Spencer’s voice was a dull hum in her ears. All she could see were the pictures in Clara’s room, the burnt Winchester house, and Mary’s lonely gravestone, the images all flashing in her mind wreathed with flame. Jude realized she didn’t want to find Clara Hayes. She hadn’t known how afraid she was of fire until she was faced with it. She didn’t want to know what it felt like to burn.

***

“Hey.” Jude tugged her sleeve down as Hotch took the seat across from her on the jet. She’d been tracing the tattoo on her arm, her eyes slipping out of focus so that it became little more than a dark blob. It wasn’t like she had to hide her tattoo from Hotch - the entire team had seen it - but she wanted to separate its past from her present as much as possible. As far as the team knew, she’d gotten it during a rebellious phase in her teens. “Are you okay? It seems like this case took a lot out of you.” He kept his voice quiet since Morgan was asleep on the bench behind Jude.

“I’m fine,” Jude tried to smile, wrapping her sweater tighter around her. “Just not a huge fan of fire.”

“I can’t fault you for that,” Hotch shrugged. He’d been the one to take down Clara Hayes. Jude hoped she’d be put in a psychiatric hospital instead of a prison; she was too young to be punished for something she could barely control. “You did a great job these past few days, though. We wouldn’t have worked out the theology connections half as fast if you weren’t there.”

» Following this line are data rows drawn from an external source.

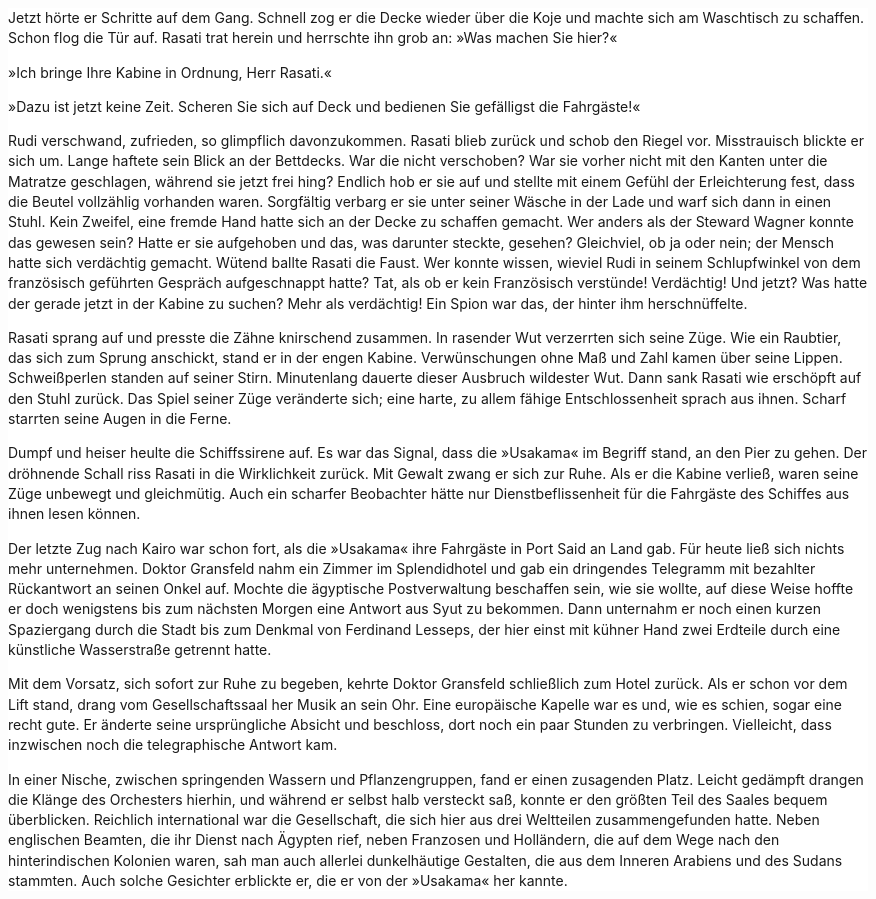 Jetzt hörte er Schritte auf dem Gang. Schnell zog er die Decke wieder über die Koje und machte sich am Waschtisch zu schaffen. Schon flog die Tür auf. Rasati trat herein und herrschte ihn grob an: »Was machen Sie hier?«

»Ich bringe Ihre Kabine in Ordnung, Herr Rasati.«

»Dazu ist jetzt keine Zeit. Scheren Sie sich auf Deck und bedienen Sie gefälligst die Fahrgäste!«

Rudi verschwand, zufrieden, so glimpflich davonzukommen. Rasati blieb zurück und schob den Riegel vor. Misstrauisch blickte er sich um. Lange haftete sein Blick an der Bettdecks. War die nicht verschoben? War sie vorher nicht mit den Kanten unter die Matratze geschlagen, während sie jetzt frei hing? Endlich hob er sie auf und stellte mit einem Gefühl der Erleichterung fest, dass die Beutel vollzählig vorhanden waren. Sorgfältig verbarg er sie unter seiner Wäsche in der Lade und warf sich dann in einen Stuhl. Kein Zweifel, eine fremde Hand hatte sich an der Decke zu schaffen gemacht. Wer anders als der Steward Wagner konnte das gewesen sein? Hatte er sie aufgehoben und das, was darunter steckte, gesehen? Gleichviel, ob ja oder nein; der Mensch hatte sich verdächtig gemacht. Wütend ballte Rasati die Faust. Wer konnte wissen, wieviel Rudi in seinem Schlupfwinkel von dem französisch geführten Gespräch aufgeschnappt hatte? Tat, als ob er kein Französisch verstünde! Verdächtig! Und jetzt? Was hatte der gerade jetzt in der Kabine zu suchen? Mehr als verdächtig! Ein Spion war das, der hinter ihm herschnüffelte.

Rasati sprang auf und presste die Zähne knirschend zusammen. In rasender Wut verzerrten sich seine Züge. Wie ein Raubtier, das sich zum Sprung anschickt, stand er in der engen Kabine. Verwünschungen ohne Maß und Zahl kamen über seine Lippen. Schweißperlen standen auf seiner Stirn. Minutenlang dauerte dieser Ausbruch wildester Wut. Dann sank Rasati wie erschöpft auf den Stuhl zurück. Das Spiel seiner Züge veränderte sich; eine harte, zu allem fähige Entschlossenheit sprach aus ihnen. Scharf starrten seine Augen in die Ferne.

Dumpf und heiser heulte die Schiffssirene auf. Es war das Signal, dass die »Usakama« im Begriff stand, an den Pier zu gehen. Der dröhnende Schall riss Rasati in die Wirklichkeit zurück. Mit Gewalt zwang er sich zur Ruhe. Als er die Kabine verließ, waren seine Züge unbewegt und gleichmütig. Auch ein scharfer Beobachter hätte nur Dienstbeflissenheit für die Fahrgäste des Schiffes aus ihnen lesen können.

Der letzte Zug nach Kairo war schon fort, als die »Usakama« ihre Fahrgäste in Port Said an Land gab. Für heute ließ sich nichts mehr unternehmen. Doktor Gransfeld nahm ein Zimmer im Splendidhotel und gab ein dringendes Telegramm mit bezahlter Rückantwort an seinen Onkel auf. Mochte die ägyptische Postverwaltung beschaffen sein, wie sie wollte, auf diese Weise hoffte er doch wenigstens bis zum nächsten Morgen eine Antwort aus Syut zu bekommen. Dann unternahm er noch einen kurzen Spaziergang durch die Stadt bis zum Denkmal von Ferdinand Lesseps, der hier einst mit kühner Hand zwei Erdteile durch eine künstliche Wasserstraße getrennt hatte.

Mit dem Vorsatz, sich sofort zur Ruhe zu begeben, kehrte Doktor Gransfeld schließlich zum Hotel zurück. Als er schon vor dem Lift stand, drang vom Gesellschaftssaal her Musik an sein Ohr. Eine europäische Kapelle war es und, wie es schien, sogar eine recht gute. Er änderte seine ursprüngliche Absicht und beschloss, dort noch ein paar Stunden zu verbringen. Vielleicht, dass inzwischen noch die telegraphische Antwort kam.

In einer Nische, zwischen springenden Wassern und Pflanzengruppen, fand er einen zusagenden Platz. Leicht gedämpft drangen die Klänge des Orchesters hierhin, und während er selbst halb versteckt saß, konnte er den größten Teil des Saales bequem überblicken. Reichlich international war die Gesellschaft, die sich hier aus drei Weltteilen zusammengefunden hatte. Neben englischen Beamten, die ihr Dienst nach Ägypten rief, neben Franzosen und Holländern, die auf dem Wege nach den hinterindischen Kolonien waren, sah man auch allerlei dunkelhäutige Gestalten, die aus dem Inneren Arabiens und des Sudans stammten. Auch solche Gesichter erblickte er, die er von der »Usakama« her kannte.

Jude raised an eyebrow. “Wasn’t Spencer on this case, or was I hallucinating?”

“I’m serious, Wesson. You do great work on this team.” Hotch’s tone was soft but stern, as if he was ordering her to believe him. She smiled and thanked him, which seemed to appease him enough to leave and tell her to get some rest. 

But every time she closed her eyelids, the black expanse behind them swam with fire. She got no sleep that night, or the next.